YOUR GOAL: An exact reproduction of the lines below, from the first through the one with "193 574 8.54", is the whole answer; pictures have no place in it.

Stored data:
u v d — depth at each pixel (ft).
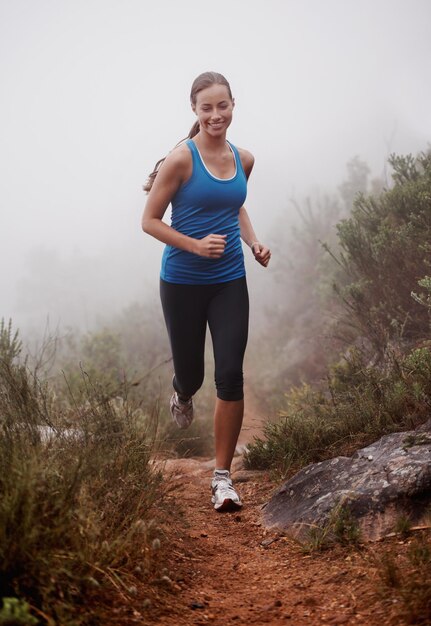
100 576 7.18
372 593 7.26
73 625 6.06
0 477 7.32
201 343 12.39
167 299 12.03
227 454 11.90
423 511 8.96
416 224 16.24
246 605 7.59
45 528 6.83
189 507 11.81
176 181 11.27
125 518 8.21
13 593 6.39
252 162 12.45
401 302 15.90
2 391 9.46
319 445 12.63
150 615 7.00
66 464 8.21
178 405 13.32
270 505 10.96
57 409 10.51
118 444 9.55
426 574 7.14
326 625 6.78
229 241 11.80
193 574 8.54
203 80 11.24
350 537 8.84
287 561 8.92
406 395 11.91
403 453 10.01
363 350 16.90
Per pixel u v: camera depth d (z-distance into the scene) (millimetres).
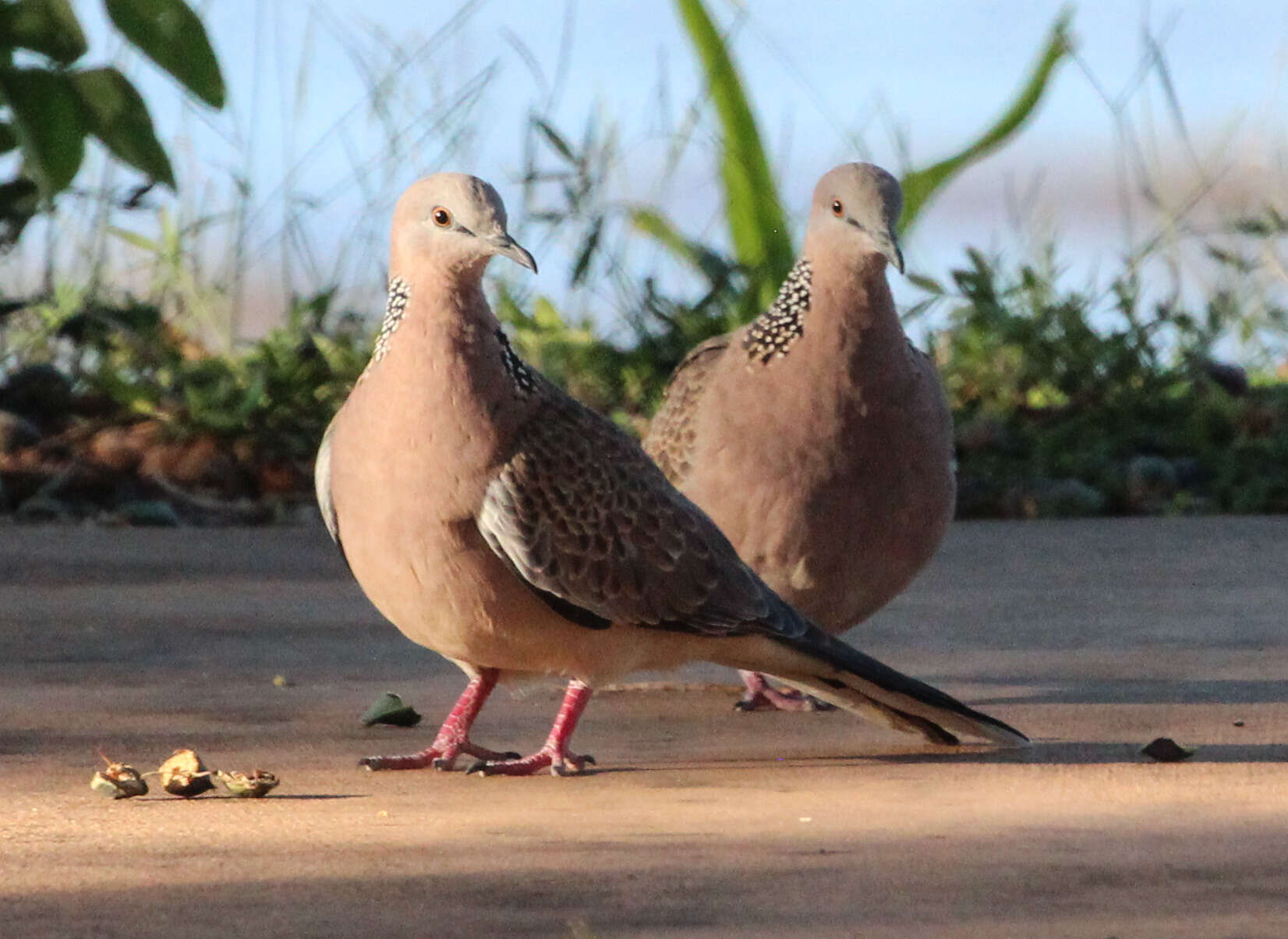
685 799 7926
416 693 10664
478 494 8430
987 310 20969
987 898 6043
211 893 6172
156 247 20734
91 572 14836
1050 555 15992
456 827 7309
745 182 22312
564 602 8633
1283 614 13078
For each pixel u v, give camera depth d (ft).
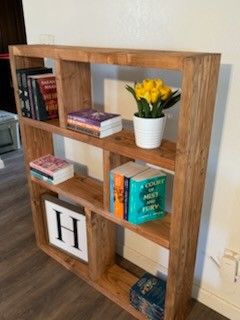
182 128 3.06
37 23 5.34
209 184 4.21
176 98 3.40
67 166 5.24
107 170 4.03
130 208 3.98
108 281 5.17
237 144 3.78
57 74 4.10
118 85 4.67
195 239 4.08
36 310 4.80
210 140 3.76
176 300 4.10
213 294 4.77
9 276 5.45
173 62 2.92
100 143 3.87
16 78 4.71
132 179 3.80
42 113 4.61
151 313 4.42
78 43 4.88
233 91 3.60
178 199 3.40
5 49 12.11
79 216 5.13
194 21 3.63
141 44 4.18
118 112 4.84
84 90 4.47
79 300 4.98
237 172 3.90
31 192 5.61
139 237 5.44
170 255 3.77
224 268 4.39
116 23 4.32
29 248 6.17
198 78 2.92
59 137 6.01
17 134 11.27
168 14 3.80
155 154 3.44
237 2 3.27
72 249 5.59
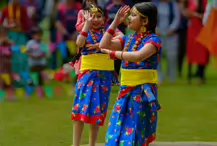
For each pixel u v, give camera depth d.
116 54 11.89
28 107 22.28
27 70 24.61
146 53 11.79
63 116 20.30
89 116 13.83
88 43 13.99
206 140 16.58
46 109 21.78
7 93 24.09
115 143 11.95
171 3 28.64
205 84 29.19
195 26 28.50
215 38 24.36
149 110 12.10
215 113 21.03
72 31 25.39
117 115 12.12
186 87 28.09
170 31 28.61
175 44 28.86
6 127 18.44
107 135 12.20
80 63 14.26
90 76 13.94
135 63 12.00
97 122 13.80
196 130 18.03
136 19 12.05
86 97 13.85
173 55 28.98
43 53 24.67
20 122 19.25
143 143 12.08
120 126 12.05
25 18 26.70
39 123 19.06
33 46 24.56
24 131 17.83
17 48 24.44
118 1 16.30
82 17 14.44
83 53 14.08
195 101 23.78
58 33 25.89
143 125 12.04
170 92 26.36
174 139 16.70
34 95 25.39
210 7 24.41
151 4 12.08
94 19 13.93
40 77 24.72
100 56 13.95
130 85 12.05
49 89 24.77
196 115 20.64
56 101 23.77
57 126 18.55
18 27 26.50
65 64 24.86
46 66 25.55
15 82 24.42
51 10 30.42
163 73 31.05
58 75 24.84
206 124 19.02
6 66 24.16
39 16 30.95
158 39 11.95
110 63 14.08
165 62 37.19
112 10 16.28
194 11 28.33
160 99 24.28
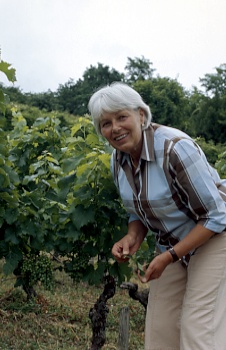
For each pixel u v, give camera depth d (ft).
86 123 16.97
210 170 10.23
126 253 11.26
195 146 10.00
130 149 10.23
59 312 20.02
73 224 15.19
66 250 16.17
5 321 18.49
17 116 23.34
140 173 10.32
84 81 154.81
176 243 10.73
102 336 15.72
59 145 22.00
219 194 9.95
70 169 15.24
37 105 128.77
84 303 21.74
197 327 10.03
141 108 10.31
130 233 11.62
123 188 10.89
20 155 21.54
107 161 13.93
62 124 76.43
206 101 128.26
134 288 18.35
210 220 9.85
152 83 143.95
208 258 10.19
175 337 11.28
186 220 10.37
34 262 16.40
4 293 21.66
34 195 16.85
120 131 10.14
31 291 20.26
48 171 19.53
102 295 15.76
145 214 10.71
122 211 14.87
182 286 11.25
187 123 138.62
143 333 19.29
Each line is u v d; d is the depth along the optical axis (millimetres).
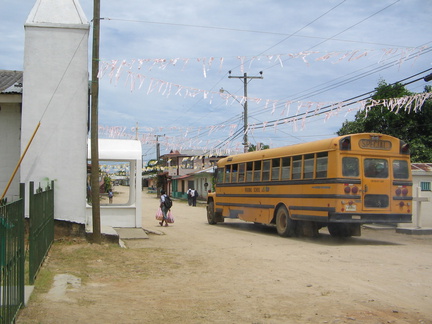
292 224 16281
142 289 8188
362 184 14297
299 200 15656
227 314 6672
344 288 8328
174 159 62500
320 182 14664
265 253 12633
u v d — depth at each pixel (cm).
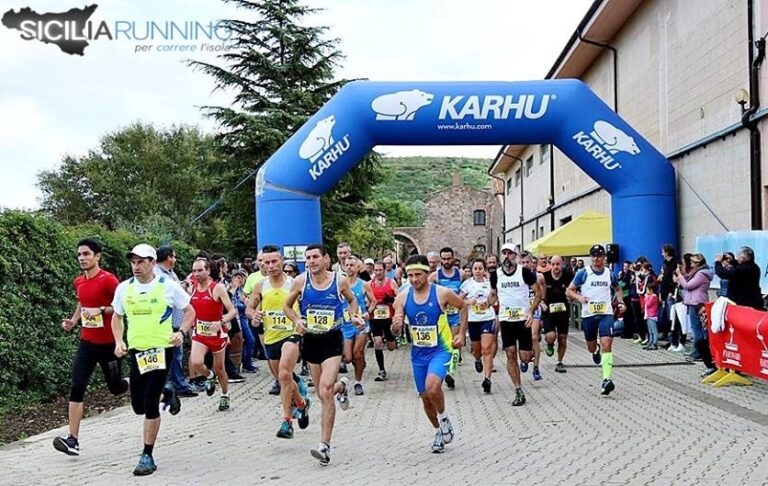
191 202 4456
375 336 1155
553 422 810
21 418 855
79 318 694
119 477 597
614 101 2078
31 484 576
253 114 2450
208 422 844
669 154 1636
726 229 1368
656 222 1514
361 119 1441
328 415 640
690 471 592
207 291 884
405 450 692
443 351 678
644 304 1432
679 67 1591
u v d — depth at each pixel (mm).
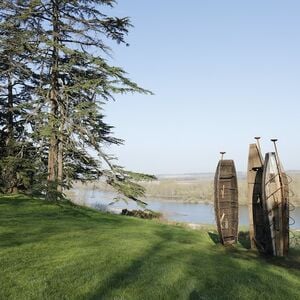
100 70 19562
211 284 7262
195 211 40281
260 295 6836
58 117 19531
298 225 26453
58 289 6613
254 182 11664
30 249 9070
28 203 17188
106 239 10805
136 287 6848
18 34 18531
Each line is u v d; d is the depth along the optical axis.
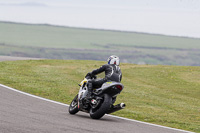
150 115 40.69
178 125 35.72
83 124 27.91
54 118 29.30
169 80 82.44
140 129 29.31
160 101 55.09
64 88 55.62
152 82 78.25
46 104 38.34
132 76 84.75
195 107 53.06
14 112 29.80
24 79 58.72
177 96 63.12
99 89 32.84
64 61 104.38
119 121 33.00
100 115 31.98
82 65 96.75
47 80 62.06
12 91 44.69
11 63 85.31
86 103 33.03
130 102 50.50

SOLUTION TO THIS TASK:
u v d — depth at each pixel (ft).
100 576 7.18
372 593 7.26
73 625 6.06
0 477 7.32
201 343 12.39
167 299 12.03
227 454 11.90
423 511 8.96
416 224 16.24
246 605 7.59
45 528 6.83
189 507 11.81
176 181 11.27
125 518 8.21
13 593 6.39
252 162 12.45
401 302 15.90
2 391 9.46
319 445 12.63
150 615 7.00
66 464 8.21
178 405 13.32
270 505 10.96
57 409 10.51
118 444 9.55
426 574 7.14
326 625 6.78
229 241 11.80
193 574 8.54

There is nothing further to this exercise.